I had a friend who took a few classes there. A few of her classmates had Astons and a Lamborghinis and the like – they were in their early 20s. Forget the rich techies, we need to go after the rich art students.
AAU may have a hard time getting enough votes when (if) the EIR and permits go before the planning commission and BOS.
I love the idea of blocking their buses. Of course, those protesting probably see them as “artists” rather than the parasite that they are.
The people kicking tenants out using the Ellis Act, are following the rules. You may not like the rules, but at least it’s allowed.
The Academy of Art is kicking tenants out and doesn’t even bother following the rules. Why does the city not do something?
(This is a rhetorical question; I know why and so does everyone else: $. That doesn’t make it ok.)
More than most socketsite discussions, this is pointless. The Academy of Art is immune from the rules, and it will stay immune.
The city has much smaller and vulnerable fish to fry and that is where the enforcement will occur.
But it would be hard to think of another issue where everyone, from across the spectrum, is in such complete agreement.

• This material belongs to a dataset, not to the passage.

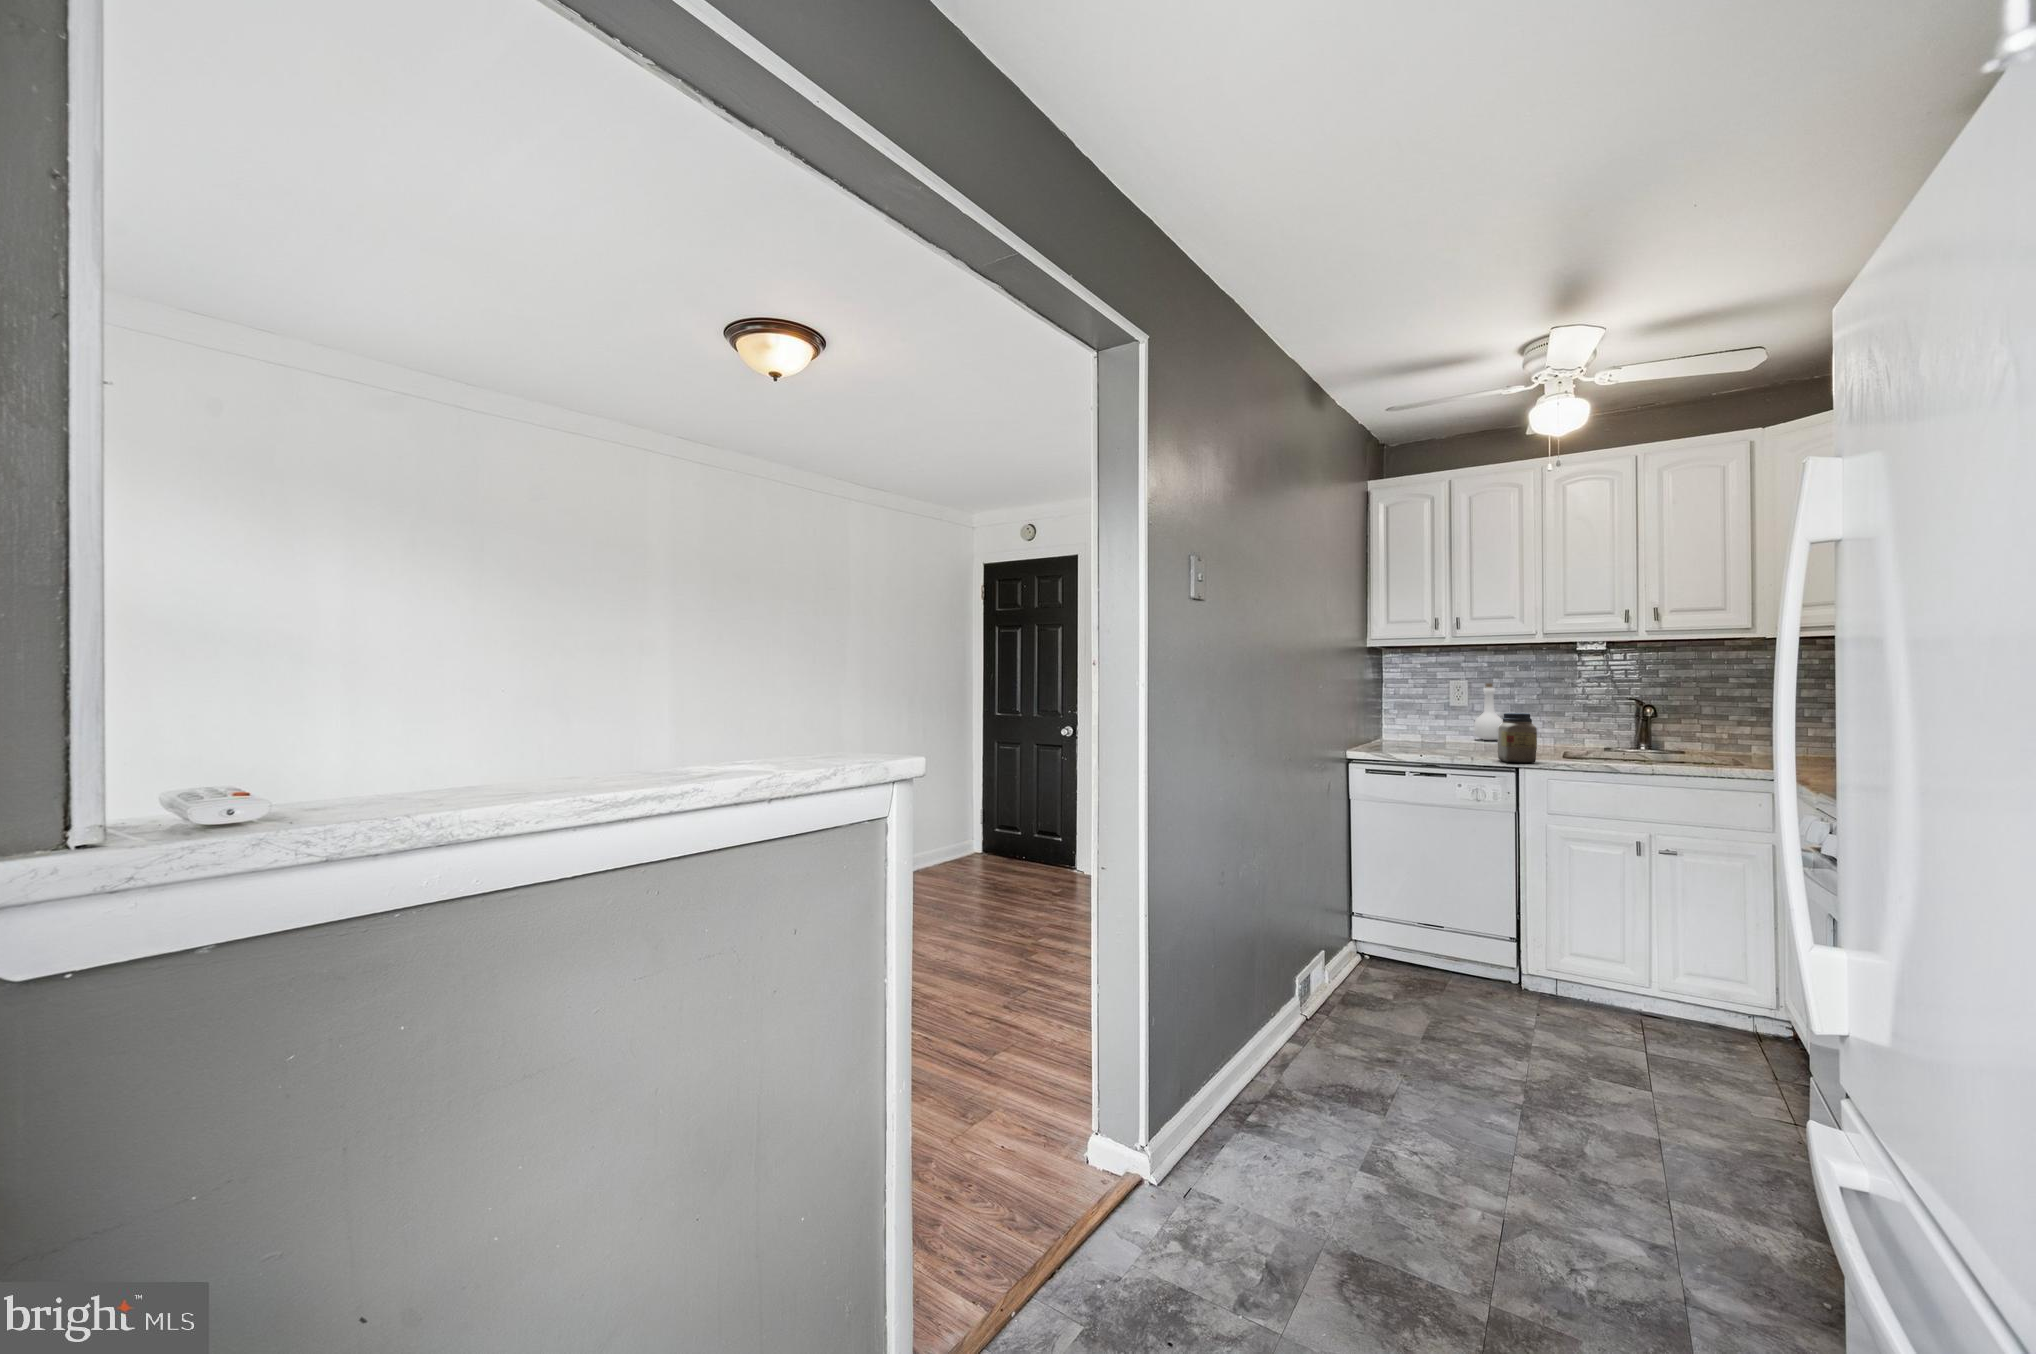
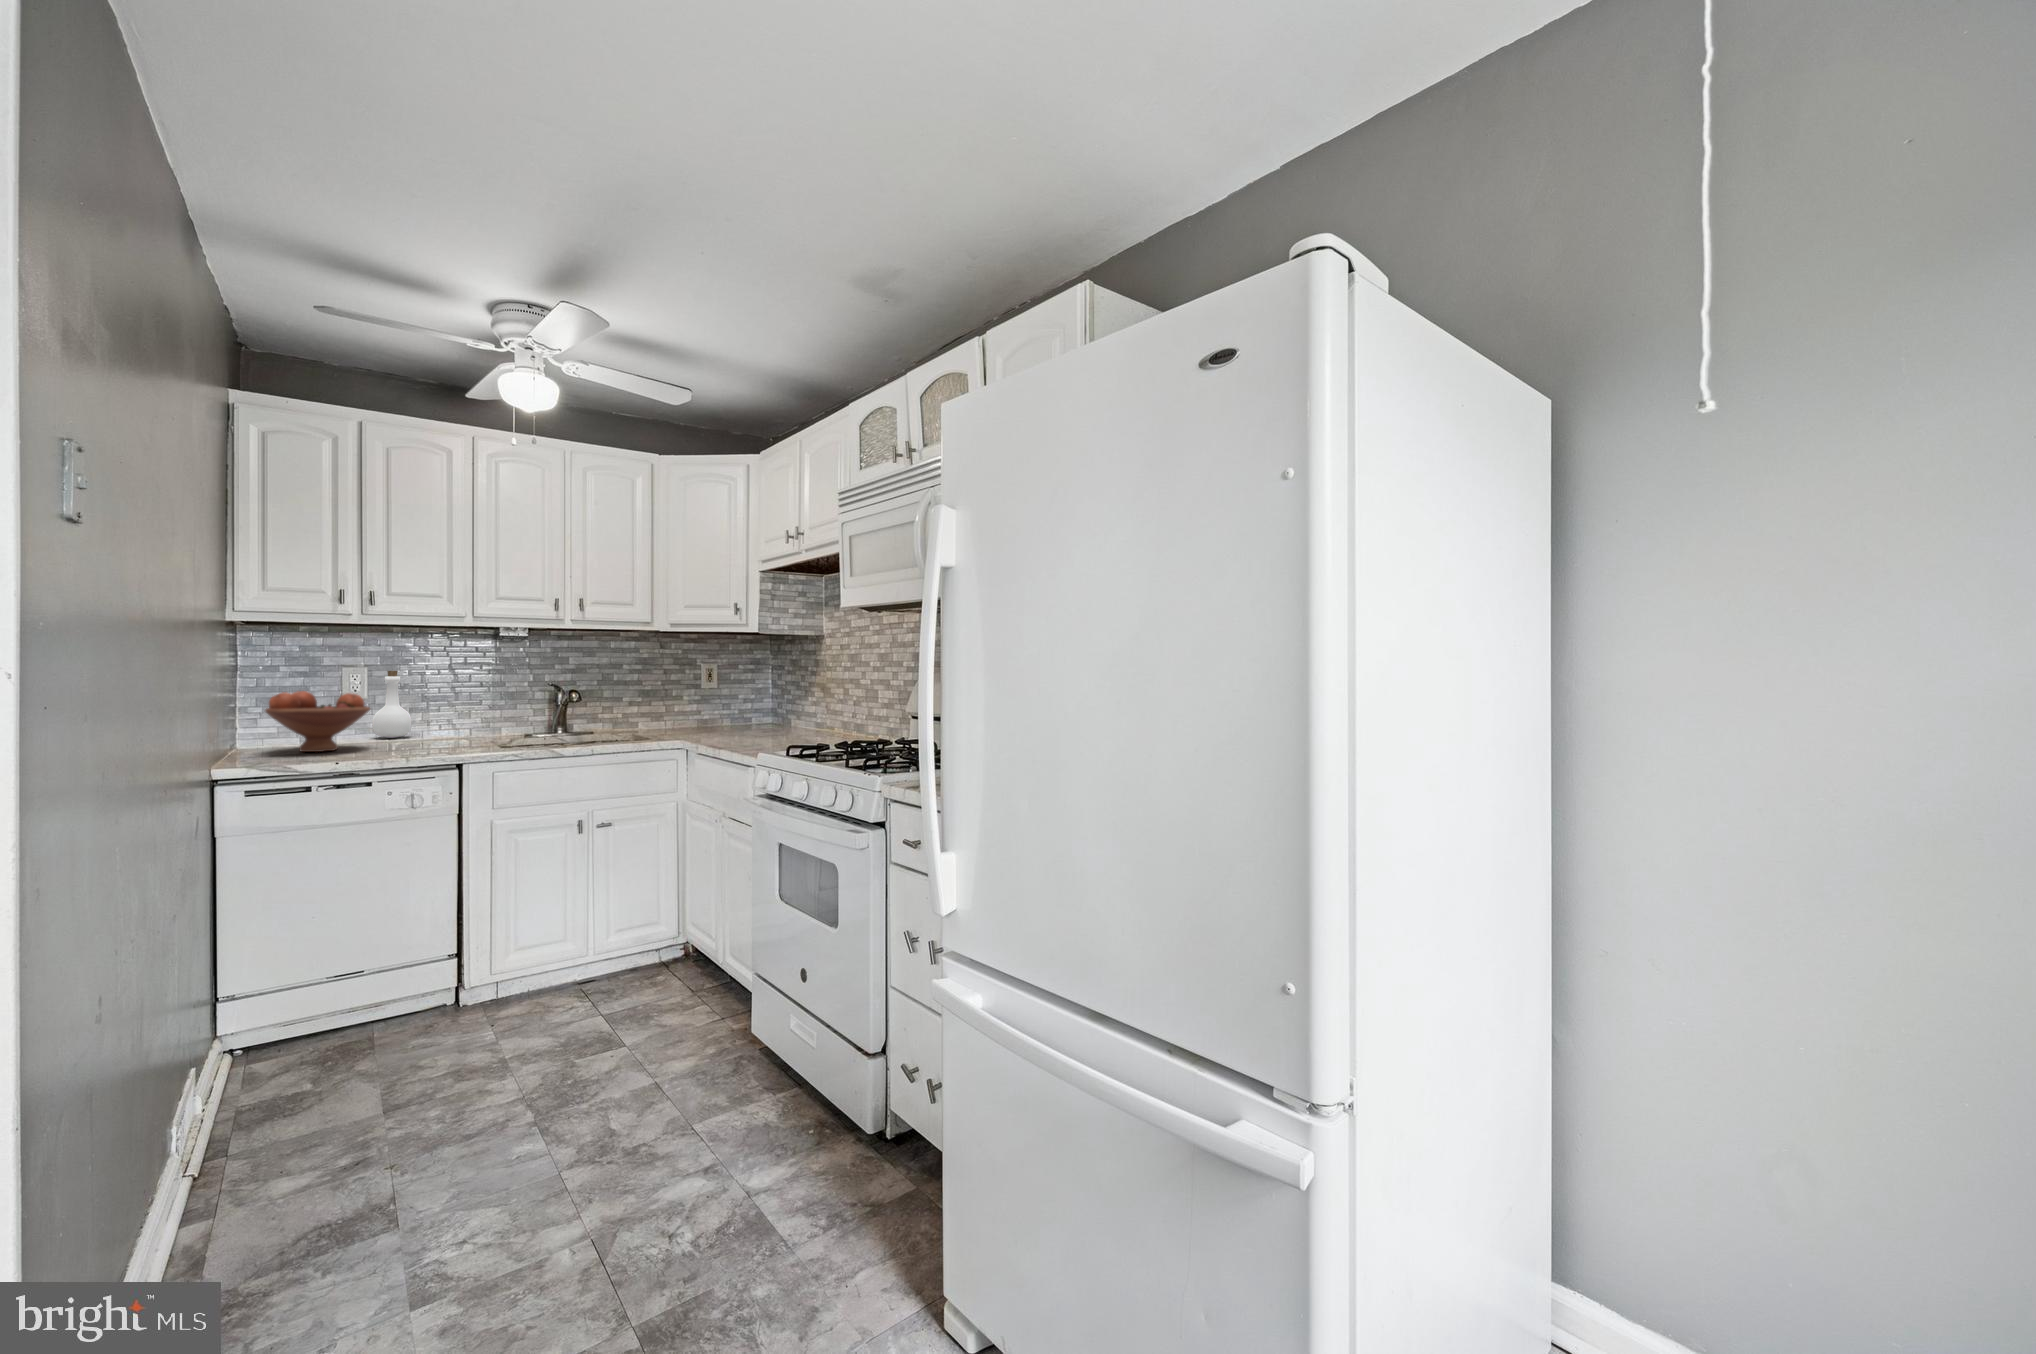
fruit bowl: none [1390,699,1461,747] -> present [265,691,370,752]
jar: present [1498,713,1537,762] -> none [437,702,484,758]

They should be “strongly” encouraged to consolidate and build a campus. They could easily raise money selling existing properties and then build something representative for an art institution.
The Academy of Art is a for-profit enterprise, even though as a school they’re mentally lumped in with the traditional academic institutions.
Right now the AoA’s profit extraction strategy depends on student loans. It matters not whether the loan will be paid back, just whether the student qualifies for a line of credit. Given the AoA’s abysmal record (compared to, say, a state or community college) of placing their graduates in sustainable careers, I’d expect there to be a groundswell of backlash. Their access to student loan funds could be cut off at any time.
When/if the AoA is cut off from student loans they’ll need to downsize. And, hey, guess what? They’re sitting on a treasure trove of newly vacant downtown property. Ka-ching!
I don’t think that the mad acquisition of underpriced residential property was to meet the demands of their students who could have simply rented on the open markeet just like other students do everywhere else. This property portfolio is part of the AoA’s exit strategy. Just wait.
So, is this the same or a similar strategy that the City/Community College District is employing regarding all that potentially prime real estate out there near 280? (The whole “credential” issue thing?)
I wrote to my supervisor (Jane Kim) to ask whether she believes the AoA is in violation and, if so, what she is doing about it. I realize there may not be great faith in representative government on this blog, but writing a letter seems at least a tiny bit less pointless than simply writing a world-Gweary comment.